Dignitaries Arriving at the Durbar (Festival Gathering)
Then, too, there’s the inescapable fact that, as an American, I am permanently unqualified to explain the complex mystery that is Africa, or even Somanya. I only know—I can only know—the Africa that my stubbornly Western mindset refracts back to me in distorted, elusive, and often romanticized guises. I only know the Africa that seems, with each visit, more ordinary, sometimes downright mundane, often maddening, yet at the same time more profoundly exotic and mysterious and magical than it was for me even the first time I walked through the ramshackle little town of Somanya and knew that I was home.
Main Street Somanya
I am equally unqualified to advise anyone about how to start and run a non-profit. I’m an artist—at least, I was an artist.

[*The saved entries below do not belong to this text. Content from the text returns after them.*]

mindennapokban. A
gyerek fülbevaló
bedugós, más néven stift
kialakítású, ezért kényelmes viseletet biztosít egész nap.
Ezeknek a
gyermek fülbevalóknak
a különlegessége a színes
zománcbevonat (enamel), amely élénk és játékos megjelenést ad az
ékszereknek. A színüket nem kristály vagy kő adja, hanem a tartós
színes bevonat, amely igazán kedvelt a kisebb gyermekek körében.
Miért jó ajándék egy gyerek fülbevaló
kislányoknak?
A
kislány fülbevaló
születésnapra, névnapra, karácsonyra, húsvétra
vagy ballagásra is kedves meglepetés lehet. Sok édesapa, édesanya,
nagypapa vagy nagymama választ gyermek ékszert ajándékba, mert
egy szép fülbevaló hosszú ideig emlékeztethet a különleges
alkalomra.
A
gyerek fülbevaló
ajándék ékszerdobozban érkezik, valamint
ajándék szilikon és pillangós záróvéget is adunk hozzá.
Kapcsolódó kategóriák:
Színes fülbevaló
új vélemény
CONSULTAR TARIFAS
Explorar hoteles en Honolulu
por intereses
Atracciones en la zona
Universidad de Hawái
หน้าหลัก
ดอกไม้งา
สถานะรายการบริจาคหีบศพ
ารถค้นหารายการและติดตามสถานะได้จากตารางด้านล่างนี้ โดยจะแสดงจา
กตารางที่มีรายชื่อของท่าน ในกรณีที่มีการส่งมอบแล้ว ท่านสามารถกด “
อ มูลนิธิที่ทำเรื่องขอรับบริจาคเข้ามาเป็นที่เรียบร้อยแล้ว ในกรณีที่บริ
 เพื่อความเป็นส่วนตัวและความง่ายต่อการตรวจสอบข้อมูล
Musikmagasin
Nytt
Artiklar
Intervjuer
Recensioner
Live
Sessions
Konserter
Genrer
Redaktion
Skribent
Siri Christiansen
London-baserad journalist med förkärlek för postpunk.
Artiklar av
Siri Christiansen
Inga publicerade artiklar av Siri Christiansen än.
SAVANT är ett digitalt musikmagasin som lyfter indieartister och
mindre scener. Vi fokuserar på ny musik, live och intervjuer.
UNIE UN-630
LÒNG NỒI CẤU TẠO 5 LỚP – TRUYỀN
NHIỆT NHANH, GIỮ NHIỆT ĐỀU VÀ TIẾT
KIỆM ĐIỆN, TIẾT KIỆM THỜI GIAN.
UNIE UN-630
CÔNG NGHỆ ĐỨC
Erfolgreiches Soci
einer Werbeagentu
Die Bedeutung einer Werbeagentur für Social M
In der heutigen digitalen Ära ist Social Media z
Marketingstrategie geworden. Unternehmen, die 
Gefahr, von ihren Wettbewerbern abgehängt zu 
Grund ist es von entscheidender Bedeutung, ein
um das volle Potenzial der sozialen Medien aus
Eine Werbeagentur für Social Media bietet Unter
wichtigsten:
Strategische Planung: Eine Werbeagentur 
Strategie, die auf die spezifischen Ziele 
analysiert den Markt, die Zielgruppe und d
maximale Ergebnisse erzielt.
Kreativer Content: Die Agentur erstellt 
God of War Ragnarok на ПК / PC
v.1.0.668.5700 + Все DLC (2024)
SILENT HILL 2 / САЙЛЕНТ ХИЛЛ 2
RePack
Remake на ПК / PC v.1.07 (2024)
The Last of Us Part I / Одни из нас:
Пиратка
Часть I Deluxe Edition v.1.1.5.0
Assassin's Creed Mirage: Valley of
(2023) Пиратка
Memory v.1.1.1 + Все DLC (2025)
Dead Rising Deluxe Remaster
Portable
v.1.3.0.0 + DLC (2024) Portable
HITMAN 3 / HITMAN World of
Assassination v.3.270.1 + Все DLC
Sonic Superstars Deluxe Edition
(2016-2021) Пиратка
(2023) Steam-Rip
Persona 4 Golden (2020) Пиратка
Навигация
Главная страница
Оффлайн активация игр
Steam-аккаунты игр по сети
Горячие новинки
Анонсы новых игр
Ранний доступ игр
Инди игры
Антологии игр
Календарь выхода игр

Now I’m an accountant, shipping clerk, warehouse(wo)man, volunteer coordinator, fundraiser, online marketer, off-line marketer, graphic artist, public speaker…well you get the drift. And I can’t say I excel at any of it...at least, not yet. But I’m learning, and I'm always happiest when I'm learning something new. I just need to find ways to go careening around that long, tight learning curve a little faster, but without my tires going off the road.
The Soul of Somanya Crew
So anyway, this blog is going to be the more personal version of Soul of Somanya's story. It's going to be less about the organization than it is about my experiences in trying to co-found and run that organization. (I do feel qualified to write about that.) And it's going to be less about Africa than it is about my admittedly skewed perceptions of Africa, which are, and perhaps always will be, an entirely different thing.
That said, I hope I can communicate some part of the unique mix of incredible joys and (occasionally) hair-tearing frustrations that comprise the running of this tiny, drop-in-the-bucket, bailing-out-the-ocean-with-a-teaspoon organization that is nevertheless so very important to a few seemingly unimportant people. And I hope that I can impart some small portion of the distinctive mix of scents and sensations and prospects that are my personal experience of Somanya.
Mel and Arkuh Bernard Tettey Walking Down a Side-Street
So this is my song about Somanya, that little piece of Africa that I so quickly and irreversibly came to love: impoverished but somehow, miraculously, not stricken; run-down but never down-trodden; its every hand outstretched, empty, wanting, yet offering up a sweet, irresistible bounty of willingness and charm and good cheer. Those friendly hands have taken hold of my heart, and that’s just fine with me. This heart is theirs to break and to fill. I’m theirs for the duration.